Seit 1993 widmet sich Peter Weck wieder hauptsächlich der Film und Fernseharbeit, ist als Darsteller, oft unter seiner eigenen Regie, auf dem Bildschirm präsent. Unter anderem war er 1995 in der Serie "Schade um Papa" zu sehen, neben Christiane Hörbiger und Fritz Karl spielte er die Titelrolle in "Hofrat Geiger" (1996), zeigte sich mit Otto Schenk und Fritz Muliar in "Ein Schutzengel auf Reisen"1)  (1997, auch Regie). Als Regisseur, Produzent und Hauptdarsteller in Personalunion stand für die ORF-Komödie "Herzensfeinde" (2001) zusammen mit Friedrich von Thun und Susanne Uhlen vor und hinter der Kamera, in der Komödie "Zwei alte Gauner" (2002) mimte er neben Jaecki Schwarz als "Gauner Schorsch" dessen Partner Eddi. In Sigi Rothemunds Krimi "Donna Leon – Nobiltà" (2002) sah man ihn als Conte Lorenzoni, 2003 unterstützte er als arbeitsloser Schauspieler Otto von Thalheim gemeinsam mit dem pensionierten Tierarzt Richard Bilinsky alias Wolfgang Winkler sowie Heidelinde Weis als sich zur Schönheit mausernden Putzfrau Frau Dieter den pensionierten Kommissar Brinkmann (Karl-Heinz von Hassel) "in "Fliege kehrt zurück"2). Ein Jahr später folgte im Dezember 2004 mit "Fliege hat Angst"2) ein weiteres, amüsantes Abenteuer der "Rentnergang", der auch "Frau Dieter" wieder tatkräftig zur Seite stand.
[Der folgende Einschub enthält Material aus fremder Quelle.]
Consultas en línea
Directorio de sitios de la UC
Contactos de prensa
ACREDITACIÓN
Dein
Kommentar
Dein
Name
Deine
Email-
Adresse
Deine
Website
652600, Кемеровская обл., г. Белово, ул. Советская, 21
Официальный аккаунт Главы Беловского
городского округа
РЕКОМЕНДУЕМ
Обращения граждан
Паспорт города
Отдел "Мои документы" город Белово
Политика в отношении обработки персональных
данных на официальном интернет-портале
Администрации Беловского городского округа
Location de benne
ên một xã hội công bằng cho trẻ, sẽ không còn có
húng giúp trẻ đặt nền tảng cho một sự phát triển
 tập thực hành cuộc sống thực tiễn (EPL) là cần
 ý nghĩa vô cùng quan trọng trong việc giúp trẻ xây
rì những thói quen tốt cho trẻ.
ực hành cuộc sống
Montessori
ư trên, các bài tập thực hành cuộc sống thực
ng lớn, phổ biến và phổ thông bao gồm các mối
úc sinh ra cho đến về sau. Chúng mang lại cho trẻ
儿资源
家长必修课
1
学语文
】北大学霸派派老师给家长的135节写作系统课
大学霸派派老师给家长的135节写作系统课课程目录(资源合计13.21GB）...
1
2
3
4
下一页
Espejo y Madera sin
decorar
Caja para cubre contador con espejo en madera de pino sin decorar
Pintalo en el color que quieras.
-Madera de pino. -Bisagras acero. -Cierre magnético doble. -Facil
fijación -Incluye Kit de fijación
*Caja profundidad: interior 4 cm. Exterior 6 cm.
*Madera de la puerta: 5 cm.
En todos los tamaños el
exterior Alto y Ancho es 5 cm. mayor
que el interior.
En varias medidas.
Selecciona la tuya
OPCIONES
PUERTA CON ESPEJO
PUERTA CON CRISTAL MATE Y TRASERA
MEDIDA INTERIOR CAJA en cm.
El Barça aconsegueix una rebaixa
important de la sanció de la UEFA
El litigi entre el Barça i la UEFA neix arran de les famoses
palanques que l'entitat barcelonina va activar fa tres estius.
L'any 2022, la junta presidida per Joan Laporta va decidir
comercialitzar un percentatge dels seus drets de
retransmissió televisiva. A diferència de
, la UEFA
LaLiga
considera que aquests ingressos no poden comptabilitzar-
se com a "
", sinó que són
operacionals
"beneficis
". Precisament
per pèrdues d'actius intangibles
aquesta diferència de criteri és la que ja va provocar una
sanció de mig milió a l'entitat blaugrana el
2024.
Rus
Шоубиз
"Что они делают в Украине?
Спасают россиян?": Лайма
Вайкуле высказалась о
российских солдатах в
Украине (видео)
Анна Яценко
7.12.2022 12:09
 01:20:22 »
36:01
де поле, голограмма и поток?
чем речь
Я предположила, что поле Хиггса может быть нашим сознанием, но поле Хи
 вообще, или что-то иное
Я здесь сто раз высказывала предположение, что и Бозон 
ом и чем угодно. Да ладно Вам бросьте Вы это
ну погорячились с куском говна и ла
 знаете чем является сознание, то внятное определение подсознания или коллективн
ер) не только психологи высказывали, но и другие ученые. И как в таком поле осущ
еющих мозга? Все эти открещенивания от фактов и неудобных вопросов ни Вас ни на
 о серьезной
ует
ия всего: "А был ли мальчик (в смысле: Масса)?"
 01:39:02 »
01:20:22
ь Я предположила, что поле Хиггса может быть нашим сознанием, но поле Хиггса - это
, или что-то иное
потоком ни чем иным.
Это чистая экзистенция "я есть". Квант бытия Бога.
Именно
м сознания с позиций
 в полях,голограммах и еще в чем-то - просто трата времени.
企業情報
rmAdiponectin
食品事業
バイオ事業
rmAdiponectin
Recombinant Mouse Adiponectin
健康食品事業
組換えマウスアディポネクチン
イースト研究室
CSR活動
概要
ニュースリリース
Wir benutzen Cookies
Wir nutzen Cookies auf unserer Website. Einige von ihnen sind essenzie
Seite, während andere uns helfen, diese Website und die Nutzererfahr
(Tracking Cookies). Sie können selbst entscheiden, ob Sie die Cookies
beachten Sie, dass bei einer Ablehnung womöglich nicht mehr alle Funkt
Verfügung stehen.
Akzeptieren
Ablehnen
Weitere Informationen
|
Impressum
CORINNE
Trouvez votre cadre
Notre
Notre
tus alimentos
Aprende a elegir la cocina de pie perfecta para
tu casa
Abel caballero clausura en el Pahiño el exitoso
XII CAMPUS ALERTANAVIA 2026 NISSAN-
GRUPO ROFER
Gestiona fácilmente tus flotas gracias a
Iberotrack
Zu seinen weiteren Arbeiten für das Fernsehen zählen auch die Filme "Jetzt erst recht" (2003) und "Unter weißen Segeln – Urlaubsfahrt ins Glück" (2004).
 
Das Foto wurde mir freundlicherweise von der Fotografin Virginia Shue (Hamburg) zur Verfügung gestellt. 
Das Copyright liegt bei Virginia Shue.
Peter Weck 02
Eine schöne Rolle für Peter Weck war auch die des Speditionskaufmanns Charly Hupach, der sich in dem Anfang Januar 2006 ausgestrahlten differenzierten Zweiteiler "Papa und Mama" nach vielen Ehejahren wegen einer Jüngeren von seiner Frau Ruth (Gisela Schneeberger) trennt, dennoch aber nicht ohne seine Frau leben will. Regisseur Dieter Wedel erzählt mit diesem Film auf verschiedenen Ebenen und aus verschiedenen Perspektiven die vor allem für Kinder traumatischen Erfahrungen eines Scheidungskrieges. Ganz auf den "Charmeur" Weck zugeschnitten war die Figur des emeritierten Psychologie-Professors Friedrich Sibelius in der spritzig, leichten Familienkomödie "Glück auf vier Rädern"2), die Ende August 2006 ausgestrahlt wurde: Ehefrau Anna (Heidelinde Weis) hat sich für ihren Mann allerlei Aktivitäten ausgedacht, damit ihm der Ruhestand nicht langweilig wird. Unter anderem soll er Fahrstunden nehmen, die Friedrich nach anfänglichen Bedenken dann auch intensiv nutzt – schuld daran ist die attraktive Fahrlehrerin …
Nette Unterhaltungskost bot auch der Anfang Oktober 2007 in der ARD gezeigte, von Peter Weck inszenierte romantische Liebesfilm "Die Rosenkönigin". Neben den Protagonisten Mirjam Weichselbraun, Erol Sander, Maximilian Schell und Gaby Dohm hatte Weck hier die eher kleine Rolle des Privatsekretärs von Karl Friedrich Weidemann (Maximilian Schell), Patriarch einer traditionsreichen Parfüm-Firma, dessen Unternehmen knapp vor dem Bankrott steht, übernommen. Das Stück, zusammengemixt aus Familienintrigen, kriminalistischen Elementen und natürlich einer gefühlvollen Liebesgeschichte vor der imposanten Kulisse Salzburgs, hob sich nicht zuletzt wegen des großen Mimen Schell aus dem üblichen Melodram-Einheitsbrei ab.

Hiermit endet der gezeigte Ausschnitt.